US 12,086,822 B2
Crisis-recovery data analytics engine in a data analytics system
Vincent Francois Faber, Boston, MA (US); Daniele Gaudenzio Wolfgang Parenti, Marina Del Rey, CA (US); and Aaron Dean Arnoldsen, Beaverton, OR (US)
Assigned to THE BOSTON CONSULTING GROUP, INC., Boston, MA (US)
Filed by The Boston Consulting Group, Inc., Boston, MA (US)
Filed on May 18, 2022, as Appl. No. 17/747,927.
Claims priority of provisional application 63/234,232, filed on Aug. 17, 2021.
Prior Publication US 2023/0091245 A1, Mar. 23, 2023
Int. Cl. G06Q 30/0204 (2023.01); G06N 20/00 (2019.01)

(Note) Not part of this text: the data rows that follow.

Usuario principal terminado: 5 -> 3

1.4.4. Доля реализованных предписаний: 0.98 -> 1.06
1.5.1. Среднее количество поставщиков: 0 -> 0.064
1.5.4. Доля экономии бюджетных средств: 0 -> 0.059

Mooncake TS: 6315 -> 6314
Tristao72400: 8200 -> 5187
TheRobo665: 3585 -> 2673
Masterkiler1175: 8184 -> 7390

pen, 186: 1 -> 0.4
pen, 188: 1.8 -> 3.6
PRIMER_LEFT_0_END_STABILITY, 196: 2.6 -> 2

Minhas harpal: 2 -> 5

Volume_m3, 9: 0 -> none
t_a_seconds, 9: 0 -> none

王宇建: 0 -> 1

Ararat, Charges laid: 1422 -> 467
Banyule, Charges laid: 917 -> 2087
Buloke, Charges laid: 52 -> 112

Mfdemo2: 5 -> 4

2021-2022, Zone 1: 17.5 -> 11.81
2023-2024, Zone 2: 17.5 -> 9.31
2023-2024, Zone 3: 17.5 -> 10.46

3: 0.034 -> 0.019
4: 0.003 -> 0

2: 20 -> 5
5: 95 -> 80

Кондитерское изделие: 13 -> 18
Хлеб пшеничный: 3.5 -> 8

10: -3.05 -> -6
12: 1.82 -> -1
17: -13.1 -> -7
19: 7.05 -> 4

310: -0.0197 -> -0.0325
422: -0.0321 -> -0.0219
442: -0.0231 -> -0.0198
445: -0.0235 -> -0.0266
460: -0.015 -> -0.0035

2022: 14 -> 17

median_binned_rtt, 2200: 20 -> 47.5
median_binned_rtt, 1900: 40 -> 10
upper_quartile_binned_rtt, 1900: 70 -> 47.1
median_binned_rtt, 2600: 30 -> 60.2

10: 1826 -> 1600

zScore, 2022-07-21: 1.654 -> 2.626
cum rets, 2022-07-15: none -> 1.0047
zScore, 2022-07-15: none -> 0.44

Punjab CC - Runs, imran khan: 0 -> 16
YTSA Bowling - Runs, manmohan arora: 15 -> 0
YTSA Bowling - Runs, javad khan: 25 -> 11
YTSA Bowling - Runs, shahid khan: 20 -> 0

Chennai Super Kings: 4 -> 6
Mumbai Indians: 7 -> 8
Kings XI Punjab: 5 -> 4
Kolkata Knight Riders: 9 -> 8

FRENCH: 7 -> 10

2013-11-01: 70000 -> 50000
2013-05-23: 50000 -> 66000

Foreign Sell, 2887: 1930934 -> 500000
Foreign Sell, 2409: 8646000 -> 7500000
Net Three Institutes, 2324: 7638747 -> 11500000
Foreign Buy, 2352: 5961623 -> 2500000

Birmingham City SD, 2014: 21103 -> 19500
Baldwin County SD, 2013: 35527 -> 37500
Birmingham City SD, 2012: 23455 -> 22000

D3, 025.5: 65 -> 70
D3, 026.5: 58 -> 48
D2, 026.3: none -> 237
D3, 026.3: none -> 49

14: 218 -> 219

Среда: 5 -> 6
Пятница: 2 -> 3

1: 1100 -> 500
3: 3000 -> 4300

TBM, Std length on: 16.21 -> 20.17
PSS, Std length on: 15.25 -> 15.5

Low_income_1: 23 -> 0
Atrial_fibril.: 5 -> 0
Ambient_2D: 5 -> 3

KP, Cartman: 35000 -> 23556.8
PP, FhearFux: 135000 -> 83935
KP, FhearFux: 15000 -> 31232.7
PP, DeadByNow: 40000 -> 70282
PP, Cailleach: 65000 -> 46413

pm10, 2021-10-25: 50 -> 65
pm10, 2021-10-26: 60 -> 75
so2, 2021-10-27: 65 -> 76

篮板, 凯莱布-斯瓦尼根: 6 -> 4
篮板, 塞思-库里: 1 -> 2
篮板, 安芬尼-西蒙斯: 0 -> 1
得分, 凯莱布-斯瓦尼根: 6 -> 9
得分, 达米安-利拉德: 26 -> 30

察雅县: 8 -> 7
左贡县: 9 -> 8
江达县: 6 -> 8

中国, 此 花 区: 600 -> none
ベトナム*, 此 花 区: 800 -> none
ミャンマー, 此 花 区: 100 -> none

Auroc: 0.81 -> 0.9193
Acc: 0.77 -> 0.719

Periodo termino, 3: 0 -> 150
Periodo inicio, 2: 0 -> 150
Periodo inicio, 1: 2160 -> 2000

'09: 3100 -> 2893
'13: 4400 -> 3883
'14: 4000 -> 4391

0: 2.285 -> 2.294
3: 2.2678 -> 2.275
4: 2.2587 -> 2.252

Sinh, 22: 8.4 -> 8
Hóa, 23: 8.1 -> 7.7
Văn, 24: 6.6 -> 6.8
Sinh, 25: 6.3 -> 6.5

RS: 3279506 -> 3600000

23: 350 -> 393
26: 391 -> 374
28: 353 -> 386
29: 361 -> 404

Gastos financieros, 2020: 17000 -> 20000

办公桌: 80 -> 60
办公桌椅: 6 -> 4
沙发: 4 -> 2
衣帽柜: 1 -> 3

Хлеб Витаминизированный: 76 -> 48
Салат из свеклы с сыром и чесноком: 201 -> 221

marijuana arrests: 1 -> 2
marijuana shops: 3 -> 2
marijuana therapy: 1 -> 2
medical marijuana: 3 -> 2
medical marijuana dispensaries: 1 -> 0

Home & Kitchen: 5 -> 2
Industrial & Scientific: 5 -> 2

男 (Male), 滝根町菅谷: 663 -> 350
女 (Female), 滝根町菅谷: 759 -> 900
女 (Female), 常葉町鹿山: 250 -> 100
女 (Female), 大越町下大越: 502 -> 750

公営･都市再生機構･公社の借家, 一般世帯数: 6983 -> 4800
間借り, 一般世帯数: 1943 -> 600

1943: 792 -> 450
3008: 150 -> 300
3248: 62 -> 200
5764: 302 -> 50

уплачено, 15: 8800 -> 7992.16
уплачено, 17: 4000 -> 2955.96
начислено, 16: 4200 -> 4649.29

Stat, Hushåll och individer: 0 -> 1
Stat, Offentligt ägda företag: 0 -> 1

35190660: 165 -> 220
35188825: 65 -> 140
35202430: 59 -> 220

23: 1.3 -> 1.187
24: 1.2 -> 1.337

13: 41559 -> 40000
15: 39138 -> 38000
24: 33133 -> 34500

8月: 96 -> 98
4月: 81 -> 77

CPC G06Q 30/0205 (2013.01) [G06N 20/00 (2019.01)] 20 Claims
OG exemplary drawing
 
1. A computerized system comprising:
one or more computer processors; and
computer memory storing computer-useable instructions that, when used by the one or more computer processors, cause the one or more computer processors to perform operations comprising:
generating, by the computerized system, a training data set, wherein generating the training data set comprises aggregating, by the computerized system at a crisis-recovery data analytics engine, a pre-crisis dataset and a crisis dataset associated with a set of variables representing a set of consumer behaviors;
training, by the computerized system, a crisis-recovery machine learning model based on the training data set, wherein training the crisis-recovery machine learning model comprises:
determining weights for the set of variables,
determining a linear combination of the set of variables based on the weights, wherein the linear combination represents a calculation of a consumer activity index corresponding to the set of variables, and wherein the consumer activity index represents a level of recovery from a crisis event;
reducing a dimensionality of the linear combination, wherein reducing the dimensionality of the linear combination comprises selecting a subset of the set of variables using principal component analysis to calculate the consumer activity index;
accessing, by the computerized system, a crisis-recovery dataset associated with the subset of variables;
generating, by the computerized system using the linear combination, the consumer activity index for each of several periods in time; and
based on the consumer activity index, generating, by the computer system, an interactive user interface for presentation to a user, wherein the interactive user interface comprises a data visualization of the subset of variables and a plot of the consumer activity index for each of the several periods in time.